ABSTRACT Epidemiological modeling combined with parameter estimation of experimental data was used to examine differences in the contribution of disease-induced root production to the spread of take-all on plants of two representative yet contrasting cultivars of winter wheat, Ghengis and Savannah. A mechanistic model, including terms for primary infection, secondary infection, inoculum decay, and intrinsic and disease-induced root growth, was fitted to data describing changes in the numbers of infected and susceptible roots over time at a low or high density of inoculum. Disease progress curves were characterized by consecutive phases of primary and secondary infection. No differences in root growth were detected between cultivars in the absence of disease and root production continued for the duration of the experiment. However, significant differences in disease-induced root production were detected between Savannah and Genghis. In the presence of disease, root production for both cultivars was characterized by stimulation when few roots were infected and inhibition when many roots were infected. At low inoculum density, the transition from stimulation to inhibition occurred when an average of 5.0 and 9.0 roots were infected for Genghis and Savannah, respectively. At high inoculum density, the transition from stimulation to inhibition occurred when an average of 4.5 and 6.7 roots were infected for Genghis and Savannah, respectively.
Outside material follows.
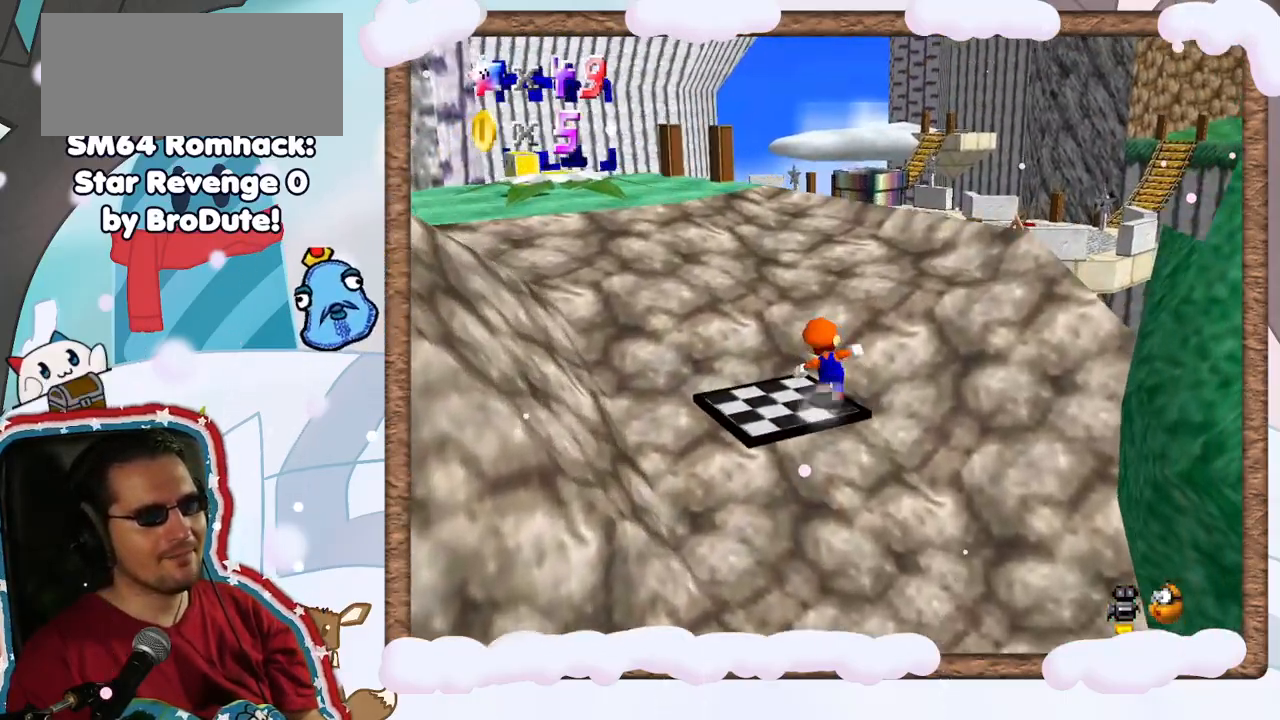
{"buttons": ["A"], "left_stick": "up-left", "events": [[100, "A", "up"], [167, "left_stick", "up-left"], [317, "A", "down"]]}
Differences in the rates of primary and secondary infection between Savannah and Genghis also were detected. At a low inoculum density, Genghis was marginally more resistant to secondary infection whereas, at a high density of inoculum, Savannah was marginally more resistant to primary infection. The combined effects of differences in disease-induced root growth and differences in the rates of primary and secondary infection meant that the period of stimulated root production was extended by 7 and 15 days for Savannah at a low and high inoculum density, respectively. The contribution of this form of epidemiological modeling to the better management of take-all is discussed.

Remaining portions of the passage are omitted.